Records provided:
+===+

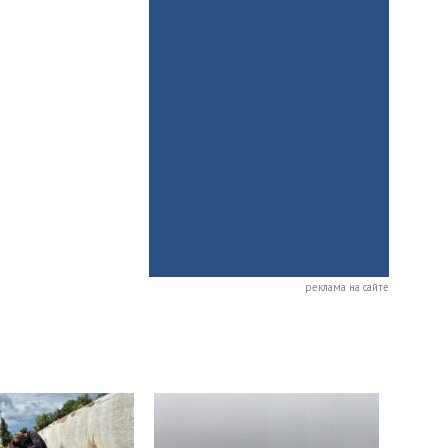
реклама на сайте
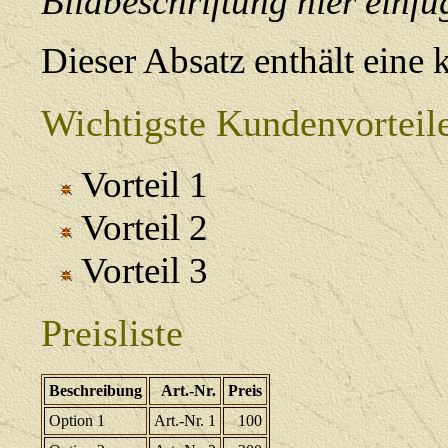
Bildbeschriftung hier einfü
Dieser Absatz enthält eine 
Wichtigste Kundenvorteil
Vorteil 1
Vorteil 2
Vorteil 3
Preisliste
Beschreibung
Art.-Nr.
Preis
Option 1
Art.-Nr. 1
100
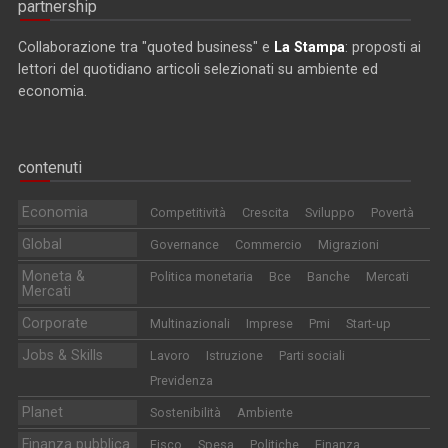
partnership
Collaborazione tra "quoted business" e
La Stampa
: proposti ai
lettori del quotidiano articoli selezionati su ambiente ed
economia.
contenuti
Economia
Competitività
Crescita
Sviluppo
Povertà
Global
Governance
Commercio
Migrazioni
Moneta &
Politica monetaria
Bce
Banche
Mercati
Mercati
Corporate
Multinazionali
Imprese
Pmi
Start-up
Jobs & Skills
Lavoro
Istruzione
Parti sociali
Previdenza
Planet
Sostenibilità
Ambiente
Finanza pubblica
Fisco
Spesa
Politiche
Finanza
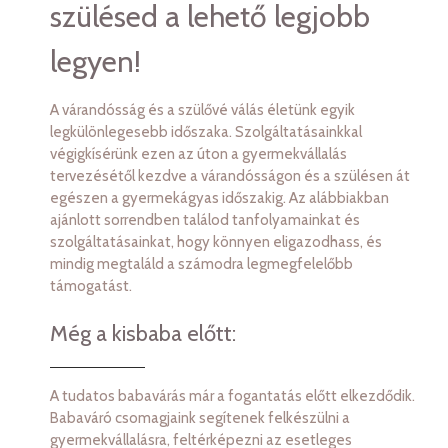
szülésed a lehető legjobb
legyen!
A várandósság és a szülővé válás életünk egyik
legkülönlegesebb időszaka. Szolgáltatásainkkal
végigkísérünk ezen az úton a gyermekvállalás
tervezésétől kezdve a várandósságon és a szülésen át
egészen a gyermekágyas időszakig. Az alábbiakban
ajánlott sorrendben találod tanfolyamainkat és
szolgáltatásainkat, hogy könnyen eligazodhass, és
mindig megtaláld a számodra legmegfelelőbb
támogatást.
Még a kisbaba előtt:
A tudatos babavárás már a fogantatás előtt elkezdődik.
Babaváró csomagjaink segítenek felkészülni a
gyermekvállalásra, feltérképezni az esetleges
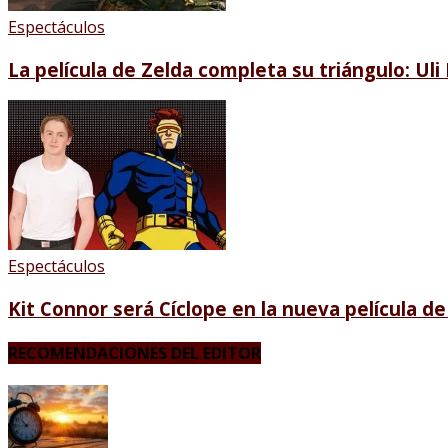
Espectáculos
La película de Zelda completa su triángulo: Ul
Espectáculos
Kit Connor será Cíclope en la nueva película d
RECOMENDACIONES DEL EDITOR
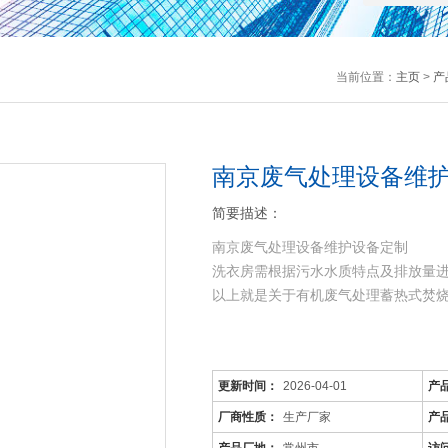
当前位置：
主页
>
产
南京废气处理设备维
简要描述：
南京废气处理设备维护设备定制
洗衣房需根据污水水质特点及排放量
以上就是关于有机废气处理蓄热式焚
更新时间：
2026-04-01
产
厂商性质：
生产厂家
产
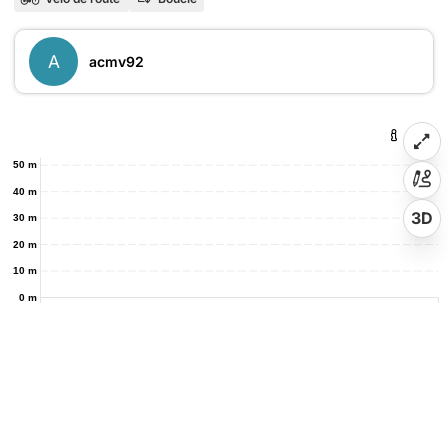
A
acmv92
50 m
40 m
3D
30 m
20 m
10 m
0 m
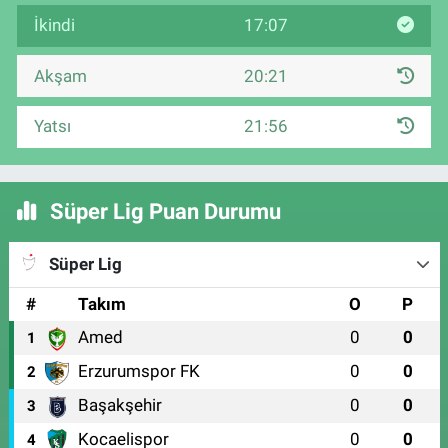
İkindi
17:07
Akşam
20:21
Yatsı
21:56
Süper Lig Puan Durumu
Süper Lig
#
Takım
O
P
Amed
0
0
1
Erzurumspor FK
0
0
2
Başakşehir
0
0
3
Kocaelispor
0
0
4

+===+

Exercise prompt: Render the records from the line containing "partnership" through the end of the records as a Markdown table with the columns Row and Text. Put one line in each row, skip blank lines, and leave the pictures out.

Solution:
| Row | Text |
|---|---|
| 1 | partnership |
| 2 | Collaborazione tra "quoted business" e |
| 3 | La Stampa |
| 4 | : proposti ai |
| 5 | lettori del quotidiano articoli selezionati su ambiente ed |
| 6 | economia. |
| 7 | contenuti |
| 8 | Economia |
| 9 | Competitività |
| 10 | Crescita |
| 11 | Sviluppo |
| 12 | Povertà |
| 13 | Global |
| 14 | Governance |
| 15 | Commercio |
| 16 | Migrazioni |
| 17 | Moneta & |
| 18 | Politica monetaria |
| 19 | Bce |
| 20 | Banche |
| 21 | Mercati |
| 22 | Mercati |
| 23 | Corporate |
| 24 | Multinazionali |
| 25 | Imprese |
| 26 | Pmi |
| 27 | Start-up |
| 28 | Jobs & Skills |
| 29 | Lavoro |
| 30 | Istruzione |
| 31 | Parti sociali |
| 32 | Previdenza |
| 33 | Planet |
| 34 | Sostenibilità |
| 35 | Ambiente |
| 36 | Finanza pubblica |
| 37 | Fisco |
| 38 | Spesa |
| 39 | Politiche |
| 40 | Finanza |
| 41 | szülésed a lehető legjobb |
| 42 | legyen! |
| 43 | A várandósság és a szülővé válás életünk egyik |
| 44 | legkülönlegesebb időszaka. Szolgáltatásainkkal |
| 45 | végigkísérünk ezen az úton a gyermekvállalás |
| 46 | tervezésétől kezdve a várandósságon és a szülésen át |
| 47 | egészen a gyermekágyas időszakig. Az alábbiakban |
| 48 | ajánlott sorrendben találod tanfolyamainkat és |
| 49 | szolgáltatásainkat, hogy könnyen eligazodhass, és |
| 50 | mindig megtaláld a számodra legmegfelelőbb |
| 51 | támogatást. |
| 52 | Még a kisbaba előtt: |
| 53 | A tudatos babavárás már a fogantatás előtt elkezdődik. |
| 54 | Babaváró csomagjaink segítenek felkészülni a |
| 55 | gyermekvállalásra, feltérképezni az esetleges |
| 56 | Espectáculos |
| 57 | La película de Zelda completa su triángulo: Ul |
| 58 | Espectáculos |
| 59 | Kit Connor será Cíclope en la nueva película d |
| 60 | RECOMENDACIONES DEL EDITOR |
| 61 | 当前位置： |
| 62 | 主页 |
| 63 | > |
| 64 | 产 |
| 65 | 南京废气处理设备维 |
| 66 | 简要描述： |
| 67 | 南京废气处理设备维护设备定制 |
| 68 | 洗衣房需根据污水水质特点及排放量 |
| 69 | 以上就是关于有机废气处理蓄热式焚 |
| 70 | 更新时间： |
| 71 | 2026-04-01 |
| 72 | 产 |
| 73 | 厂商性质： |
| 74 | 生产厂家 |
| 75 | 产 |
| 76 | A |
| 77 | acmv92 |
| 78 | 50 m |
| 79 | 40 m |
| 80 | 3D |
| 81 | 30 m |
| 82 | 20 m |
| 83 | 10 m |
| 84 | 0 m |
| 85 | İkindi |
| 86 | 17:07 |
| 87 | Akşam |
| 88 | 20:21 |
| 89 | Yatsı |
| 90 | 21:56 |
| 91 | Süper Lig Puan Durumu |
| 92 | Süper Lig |
| 93 | # |
| 94 | Takım |
| 95 | O |
| 96 | P |
| 97 | Amed |
| 98 | 0 |
| 99 | 0 |
| 100 | 1 |
| 101 | Erzurumspor FK |
| 102 | 0 |
| 103 | 0 |
| 104 | 2 |
| 105 | Başakşehir |
| 106 | 0 |
| 107 | 0 |
| 108 | 3 |
| 109 | Kocaelispor |
| 110 | 0 |
| 111 | 0 |
| 112 | 4 |